La laïcité, ciment de l'intégration

Jean-Marc Ayrault

Jean-Marc Ayrault, député-maire de Nantes.
Point de vue paru dans le quotidien Libération daté du mardi 21 octobre 2003
 
Le statu quo n'est plus tenable. Voilà quinze ans que la querelle du voile contraint la communauté scolaire à assumer tout à la fois le débat sur la place de l'islam en France, la montée des communautarismes, la défense de la laïcité contre le fondamentalisme mais aussi l'exclusion sociale et la réussite de chaque enfant. C'est trop lui demander. On l'a vu encore récemment avec le « cas d'école » du lycée Henry-Wallon d'Aubervilliers. L'exclusion prononcée contre les deux jeunes filles qui refusaient de retirer leur voile a été une décision pénible pour les enseignants. Parce qu'ils vivent l'éducation comme une émancipation pour l'élève, ils ont cherché en vain une solution alternative. La sanction décidée en dernier recours était la seule possible. La laïcité ne peut se négocier, elle ne peut se marchander, à l'école comme dans toutes les administrations publiques.

Comment ne pas s'inquiéter de la réaction du Conseil français du culte musulman, étrangement consulté par le ministre de l'Intérieur sur une question relevant des pouvoirs publics, qui considère le voile comme une « préconisation religieuse » et l'érige en étendard de la « liberté de croyance ». Quel message rétrograde au regard des pays de religion musulmane qui tentent de faire évoluer le statut de la femme contre leurs intégristes (avant-hier la Turquie, hier la Tunisie, aujourd'hui le Maroc). Comment ne pas s'alarmer qu'une des principales autorités de l'Etat, le ministre de l'Intérieur, ait choisi de s'appuyer sur un mouvement religieux aux racines fondamentalistes pour cogérer la vie et la pratique des musulmans de France. Ce nouveau «Concordat» est un dangereux encouragement au communautarisme.

Voilà pourquoi j'ai été de ceux qui ont demandé que le politique se saisisse à bras-le-corps de la question.

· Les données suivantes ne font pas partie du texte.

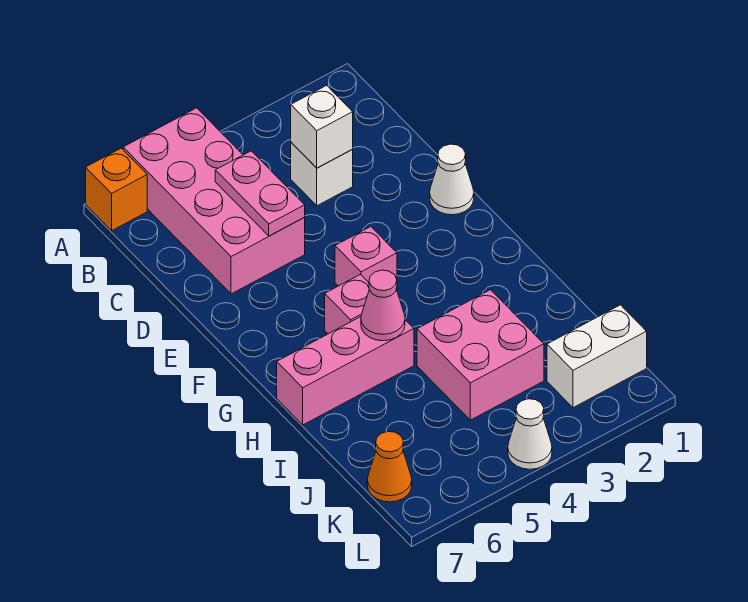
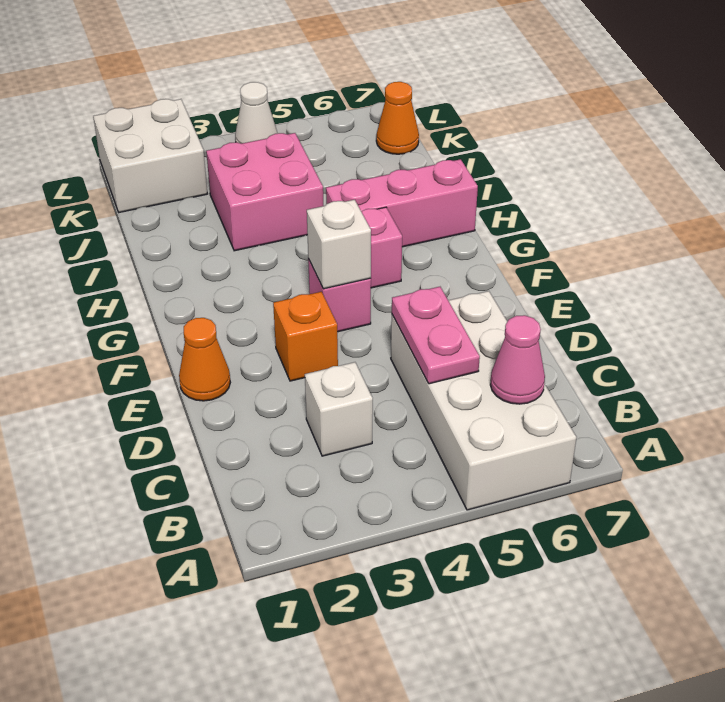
pink 2x4 brick [123,108,305,294] -> white 2x4 brick [391,291,576,510]
orange 1x1 brick [86,148,147,231] -> orange 1x1 brick moved to [273,292,338,381]
white 1x1 brick [291,85,353,168] -> white 1x1 brick moved to [307,200,371,289]
white 1x1 cone [430,144,474,215] -> orange 1x1 cone [179,318,230,401]
pink 1x1 cone [361,270,405,341] -> pink 1x1 cone moved to [490,315,545,404]
white 1x2 brick [547,305,647,408] -> white 2x2 brick [93,99,207,212]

J'ai demandé et obtenu la formation une mission d'information parlementaire qui permette un état des lieux hors des passions et fasse des préconisations, éventuellement législatives, pour sortir de ce conflit récurrent. Je connais le danger des lois de circonstance, prises dans l'émotion du tumulte, qui vont à l'encontre du but recherché. Il est de la grandeur du législateur de peser et d'évaluer ses décisions. Mais, malgré la qualité de ses travaux, cette mission continue de buter sur la même problématique qu'il y a quinze ans. Alors, oui, je crois qu'il faut maintenant bouger.

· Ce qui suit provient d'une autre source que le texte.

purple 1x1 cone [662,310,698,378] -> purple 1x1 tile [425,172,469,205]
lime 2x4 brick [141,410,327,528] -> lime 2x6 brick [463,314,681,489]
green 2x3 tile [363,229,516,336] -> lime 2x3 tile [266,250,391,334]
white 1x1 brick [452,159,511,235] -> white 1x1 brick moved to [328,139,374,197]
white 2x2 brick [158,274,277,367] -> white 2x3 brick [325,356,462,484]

Parce que nous sommes socialistes, parce que nous croyons que la laïcité est le ciment le plus solide du pacte républicain, il nous paraît aujourd'hui nécessaire de lever le flou politique et juridique. Nous n'avons plus le droit de laisser le corps enseignant se débattre dans les ambiguïtés de la jurisprudence. Il revient au politique, dont c'est la mission, de prendre ses responsabilités et de décider. Une règle commune doit être établie pour proscrire le port de tout insigne ostentatoire de nature religieuse ou politique, à l'école et dans les administrations publiques. Loi, décret, circulaire, charte, peu importe la forme juridique. L'essentiel est que chacun sache ce que veut la République. C'est une protection indispensable pour les agents publics. Mais c'est aussi une garantie pour les religions. Tout ce qui encourage les pratiques communautaristes dans l'espace public ne peut qu'aviver les tensions et se retourner contre les musulmans. L'islam de France s'enracinera d'autant mieux qu'il se verra reconnaître la pleine égalité de droits et de devoirs avec les autres cultes, sans ostracisme et sans esprit paternaliste.

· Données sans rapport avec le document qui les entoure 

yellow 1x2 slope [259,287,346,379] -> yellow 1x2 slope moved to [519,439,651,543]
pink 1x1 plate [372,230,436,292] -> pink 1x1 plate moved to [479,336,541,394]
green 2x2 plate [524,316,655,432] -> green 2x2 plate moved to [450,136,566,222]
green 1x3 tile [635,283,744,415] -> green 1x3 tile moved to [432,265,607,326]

A l'évidence, la règle commune ne peut pas se limiter à une interdiction nécessaire mais insuffisante. Son impératif est de s'attaquer, aussi et surtout, à toutes les formes de discriminations sociales, culturelles ou religieuses dont sont trop souvent victimes nos compatriotes musulmans, pourtant respectueux dans leur immense majorité des lois laïques. Si nous ne faisons pas reculer cette forme larvée de ségrégation, si nous ne donnons pas aux enfants issus de l'immigration les mêmes chances que leurs compatriotes, alors soyons sûrs que la règle commune sera, à son tour, contestée ou contournée. La laïcité ne se divise pas. Elle est un processus global d'intégration.